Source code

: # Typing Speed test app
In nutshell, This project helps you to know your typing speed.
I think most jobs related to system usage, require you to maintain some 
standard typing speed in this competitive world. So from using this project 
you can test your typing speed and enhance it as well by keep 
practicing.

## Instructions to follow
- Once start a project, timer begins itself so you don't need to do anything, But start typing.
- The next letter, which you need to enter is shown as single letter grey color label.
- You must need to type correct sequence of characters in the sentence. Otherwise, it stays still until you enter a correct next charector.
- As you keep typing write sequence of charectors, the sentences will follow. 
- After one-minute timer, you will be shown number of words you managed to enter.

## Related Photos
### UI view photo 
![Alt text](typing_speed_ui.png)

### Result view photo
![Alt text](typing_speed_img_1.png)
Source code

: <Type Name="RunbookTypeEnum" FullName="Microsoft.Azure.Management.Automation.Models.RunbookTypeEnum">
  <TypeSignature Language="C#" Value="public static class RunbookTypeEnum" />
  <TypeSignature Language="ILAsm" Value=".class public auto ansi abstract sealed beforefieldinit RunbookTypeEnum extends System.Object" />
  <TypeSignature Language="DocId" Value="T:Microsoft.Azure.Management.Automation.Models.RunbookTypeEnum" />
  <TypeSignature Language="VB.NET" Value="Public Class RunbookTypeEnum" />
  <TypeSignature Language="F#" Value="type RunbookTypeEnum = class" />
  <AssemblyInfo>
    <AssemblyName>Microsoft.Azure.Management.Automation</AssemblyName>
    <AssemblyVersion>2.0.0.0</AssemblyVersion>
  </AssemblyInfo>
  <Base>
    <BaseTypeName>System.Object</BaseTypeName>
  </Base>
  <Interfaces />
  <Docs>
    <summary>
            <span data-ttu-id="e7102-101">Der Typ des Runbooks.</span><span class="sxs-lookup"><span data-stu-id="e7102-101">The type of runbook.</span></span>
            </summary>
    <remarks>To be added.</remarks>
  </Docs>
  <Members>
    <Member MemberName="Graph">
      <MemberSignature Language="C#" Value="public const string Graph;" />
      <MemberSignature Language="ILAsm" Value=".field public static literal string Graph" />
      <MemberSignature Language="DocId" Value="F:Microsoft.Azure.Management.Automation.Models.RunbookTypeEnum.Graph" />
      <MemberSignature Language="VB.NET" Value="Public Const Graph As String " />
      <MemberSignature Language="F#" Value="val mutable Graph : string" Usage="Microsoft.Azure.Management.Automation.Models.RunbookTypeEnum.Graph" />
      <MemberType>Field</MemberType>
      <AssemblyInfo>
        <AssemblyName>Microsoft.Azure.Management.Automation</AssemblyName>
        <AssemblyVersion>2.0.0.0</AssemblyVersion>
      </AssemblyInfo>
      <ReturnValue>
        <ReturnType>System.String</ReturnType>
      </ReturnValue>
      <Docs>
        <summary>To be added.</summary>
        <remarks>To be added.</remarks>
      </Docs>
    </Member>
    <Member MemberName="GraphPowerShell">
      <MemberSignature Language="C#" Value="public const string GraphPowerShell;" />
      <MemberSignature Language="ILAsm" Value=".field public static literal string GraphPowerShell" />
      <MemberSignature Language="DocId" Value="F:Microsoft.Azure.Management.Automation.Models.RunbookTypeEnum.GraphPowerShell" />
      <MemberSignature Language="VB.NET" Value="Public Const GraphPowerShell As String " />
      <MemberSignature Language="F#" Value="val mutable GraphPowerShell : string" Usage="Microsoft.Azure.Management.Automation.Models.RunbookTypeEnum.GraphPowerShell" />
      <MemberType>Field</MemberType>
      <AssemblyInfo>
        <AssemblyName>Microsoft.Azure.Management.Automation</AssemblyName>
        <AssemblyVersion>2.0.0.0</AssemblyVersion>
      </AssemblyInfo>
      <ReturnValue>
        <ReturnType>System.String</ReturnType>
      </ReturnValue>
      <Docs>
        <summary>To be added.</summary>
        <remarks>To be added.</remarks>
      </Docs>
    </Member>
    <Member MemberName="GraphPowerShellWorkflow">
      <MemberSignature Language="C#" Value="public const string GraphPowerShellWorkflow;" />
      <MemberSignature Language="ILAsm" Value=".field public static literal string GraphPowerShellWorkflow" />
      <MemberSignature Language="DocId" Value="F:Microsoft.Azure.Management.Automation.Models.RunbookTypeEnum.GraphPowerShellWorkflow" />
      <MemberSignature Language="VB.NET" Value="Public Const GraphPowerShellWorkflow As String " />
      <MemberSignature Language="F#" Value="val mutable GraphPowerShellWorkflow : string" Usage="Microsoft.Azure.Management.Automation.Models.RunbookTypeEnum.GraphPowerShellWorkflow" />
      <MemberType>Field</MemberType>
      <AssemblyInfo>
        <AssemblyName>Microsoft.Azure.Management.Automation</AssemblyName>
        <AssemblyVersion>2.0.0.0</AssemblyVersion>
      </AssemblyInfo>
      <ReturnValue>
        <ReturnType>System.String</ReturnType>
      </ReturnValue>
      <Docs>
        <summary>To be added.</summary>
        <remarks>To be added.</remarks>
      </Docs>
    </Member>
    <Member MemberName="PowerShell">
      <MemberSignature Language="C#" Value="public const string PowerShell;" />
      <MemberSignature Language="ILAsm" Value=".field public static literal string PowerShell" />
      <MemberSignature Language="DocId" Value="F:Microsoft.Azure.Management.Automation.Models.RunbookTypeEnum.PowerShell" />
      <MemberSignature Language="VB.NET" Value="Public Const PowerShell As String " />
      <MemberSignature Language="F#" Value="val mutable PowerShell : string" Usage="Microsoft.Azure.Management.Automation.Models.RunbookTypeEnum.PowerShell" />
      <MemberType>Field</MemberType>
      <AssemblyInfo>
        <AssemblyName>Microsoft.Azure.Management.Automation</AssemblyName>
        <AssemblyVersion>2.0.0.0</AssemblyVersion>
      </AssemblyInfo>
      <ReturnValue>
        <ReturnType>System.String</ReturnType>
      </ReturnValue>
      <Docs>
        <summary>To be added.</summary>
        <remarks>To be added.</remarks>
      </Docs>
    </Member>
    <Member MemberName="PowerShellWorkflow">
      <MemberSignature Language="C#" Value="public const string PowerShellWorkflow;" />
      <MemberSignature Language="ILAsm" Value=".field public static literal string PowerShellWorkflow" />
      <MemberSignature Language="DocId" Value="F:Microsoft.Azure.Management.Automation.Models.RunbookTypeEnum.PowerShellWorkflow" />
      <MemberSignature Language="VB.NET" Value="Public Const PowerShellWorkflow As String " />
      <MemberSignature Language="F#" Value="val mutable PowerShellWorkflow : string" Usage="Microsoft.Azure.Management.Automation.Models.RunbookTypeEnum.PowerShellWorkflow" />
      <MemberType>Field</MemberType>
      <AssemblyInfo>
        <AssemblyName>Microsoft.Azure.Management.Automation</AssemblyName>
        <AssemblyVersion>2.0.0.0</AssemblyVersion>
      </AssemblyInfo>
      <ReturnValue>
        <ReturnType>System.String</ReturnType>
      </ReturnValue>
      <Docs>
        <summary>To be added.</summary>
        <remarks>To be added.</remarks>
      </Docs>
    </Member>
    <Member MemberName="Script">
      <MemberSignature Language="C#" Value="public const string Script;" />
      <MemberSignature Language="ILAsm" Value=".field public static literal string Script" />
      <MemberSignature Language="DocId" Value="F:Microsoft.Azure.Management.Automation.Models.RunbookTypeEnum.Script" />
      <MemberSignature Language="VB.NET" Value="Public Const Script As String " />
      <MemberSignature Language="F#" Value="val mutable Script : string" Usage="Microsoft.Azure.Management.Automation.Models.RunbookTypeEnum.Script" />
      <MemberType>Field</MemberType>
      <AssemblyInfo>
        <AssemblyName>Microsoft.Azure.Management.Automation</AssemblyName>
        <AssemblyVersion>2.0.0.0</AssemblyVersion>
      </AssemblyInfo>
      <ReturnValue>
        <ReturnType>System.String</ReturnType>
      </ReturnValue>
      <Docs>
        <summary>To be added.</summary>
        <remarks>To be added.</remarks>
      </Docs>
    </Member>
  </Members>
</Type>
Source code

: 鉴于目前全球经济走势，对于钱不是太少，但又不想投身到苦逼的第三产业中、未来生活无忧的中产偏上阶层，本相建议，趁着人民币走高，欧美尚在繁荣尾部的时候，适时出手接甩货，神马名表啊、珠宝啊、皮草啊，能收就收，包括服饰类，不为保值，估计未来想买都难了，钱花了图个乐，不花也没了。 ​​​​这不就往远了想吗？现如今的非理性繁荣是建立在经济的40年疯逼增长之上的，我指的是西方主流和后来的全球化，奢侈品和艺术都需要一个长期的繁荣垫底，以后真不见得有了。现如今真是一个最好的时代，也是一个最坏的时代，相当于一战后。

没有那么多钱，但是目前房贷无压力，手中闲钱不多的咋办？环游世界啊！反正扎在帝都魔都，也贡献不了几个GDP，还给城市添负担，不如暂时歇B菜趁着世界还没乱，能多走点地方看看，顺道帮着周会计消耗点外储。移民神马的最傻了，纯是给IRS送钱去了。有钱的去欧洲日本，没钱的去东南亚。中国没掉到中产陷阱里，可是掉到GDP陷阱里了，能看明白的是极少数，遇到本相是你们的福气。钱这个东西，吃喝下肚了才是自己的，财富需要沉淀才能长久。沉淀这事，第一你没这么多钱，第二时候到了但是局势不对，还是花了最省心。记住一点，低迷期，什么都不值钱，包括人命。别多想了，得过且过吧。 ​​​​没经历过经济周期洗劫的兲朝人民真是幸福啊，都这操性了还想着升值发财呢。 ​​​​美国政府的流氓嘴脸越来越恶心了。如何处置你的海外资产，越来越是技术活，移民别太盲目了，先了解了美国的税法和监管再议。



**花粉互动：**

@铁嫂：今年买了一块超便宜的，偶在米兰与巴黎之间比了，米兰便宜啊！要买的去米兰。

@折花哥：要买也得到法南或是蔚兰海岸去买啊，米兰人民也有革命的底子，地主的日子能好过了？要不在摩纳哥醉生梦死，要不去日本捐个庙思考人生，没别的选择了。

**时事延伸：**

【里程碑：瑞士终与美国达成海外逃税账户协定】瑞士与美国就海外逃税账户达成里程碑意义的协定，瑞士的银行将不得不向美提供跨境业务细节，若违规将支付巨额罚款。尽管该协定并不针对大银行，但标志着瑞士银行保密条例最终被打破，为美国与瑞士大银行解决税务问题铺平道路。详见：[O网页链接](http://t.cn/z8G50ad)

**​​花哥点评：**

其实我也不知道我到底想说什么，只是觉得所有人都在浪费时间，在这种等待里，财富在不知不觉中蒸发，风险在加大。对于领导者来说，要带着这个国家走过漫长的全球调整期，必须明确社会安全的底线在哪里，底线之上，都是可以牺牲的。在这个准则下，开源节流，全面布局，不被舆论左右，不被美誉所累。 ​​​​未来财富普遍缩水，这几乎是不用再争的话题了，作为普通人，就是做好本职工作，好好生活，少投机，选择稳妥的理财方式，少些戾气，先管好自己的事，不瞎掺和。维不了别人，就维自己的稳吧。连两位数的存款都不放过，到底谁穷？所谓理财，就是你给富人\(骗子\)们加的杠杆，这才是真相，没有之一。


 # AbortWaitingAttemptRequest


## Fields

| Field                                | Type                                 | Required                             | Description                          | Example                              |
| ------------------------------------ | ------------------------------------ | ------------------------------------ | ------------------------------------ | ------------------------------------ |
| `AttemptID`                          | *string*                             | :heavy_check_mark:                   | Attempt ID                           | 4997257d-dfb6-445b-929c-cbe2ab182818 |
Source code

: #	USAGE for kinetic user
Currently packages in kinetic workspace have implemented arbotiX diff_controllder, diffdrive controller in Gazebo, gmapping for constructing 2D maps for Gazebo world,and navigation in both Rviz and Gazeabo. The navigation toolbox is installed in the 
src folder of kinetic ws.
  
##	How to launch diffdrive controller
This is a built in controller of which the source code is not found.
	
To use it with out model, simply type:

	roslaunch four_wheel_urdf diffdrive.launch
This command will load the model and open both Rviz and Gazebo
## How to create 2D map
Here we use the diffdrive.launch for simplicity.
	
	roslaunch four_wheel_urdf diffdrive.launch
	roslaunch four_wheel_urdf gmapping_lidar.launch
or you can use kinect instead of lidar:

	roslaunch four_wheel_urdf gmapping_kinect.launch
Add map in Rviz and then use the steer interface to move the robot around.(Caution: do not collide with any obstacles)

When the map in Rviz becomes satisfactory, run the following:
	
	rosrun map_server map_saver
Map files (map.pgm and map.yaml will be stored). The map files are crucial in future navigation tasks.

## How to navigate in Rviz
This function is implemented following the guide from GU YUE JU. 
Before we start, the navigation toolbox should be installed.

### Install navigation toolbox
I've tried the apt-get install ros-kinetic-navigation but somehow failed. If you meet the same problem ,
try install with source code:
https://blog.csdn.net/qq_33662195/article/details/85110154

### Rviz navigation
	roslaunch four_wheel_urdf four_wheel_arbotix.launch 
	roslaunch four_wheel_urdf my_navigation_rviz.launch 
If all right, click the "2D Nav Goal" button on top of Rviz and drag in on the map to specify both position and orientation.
• • • •
◆ WHAT YOU SHOULD DO ◆
In restating the data, begin at its first line, reproduce each line word for word, and conclude with the line that contains "- You must need".

◆ EXERCISE OUTPUT ◆
Source code

: # Typing Speed test app
In nutshell, This project helps you to know your typing speed.
I think most jobs related to system usage, require you to maintain some 
standard typing speed in this competitive world. So from using this project 
you can test your typing speed and enhance it as well by keep 
practicing.

## Instructions to follow
- Once start a project, timer begins itself so you don't need to do anything, But start typing.
- The next letter, which you need to enter is shown as single letter grey color label.
- You must need to type correct sequence of characters in the sentence. Otherwise, it stays still until you enter a correct next charector.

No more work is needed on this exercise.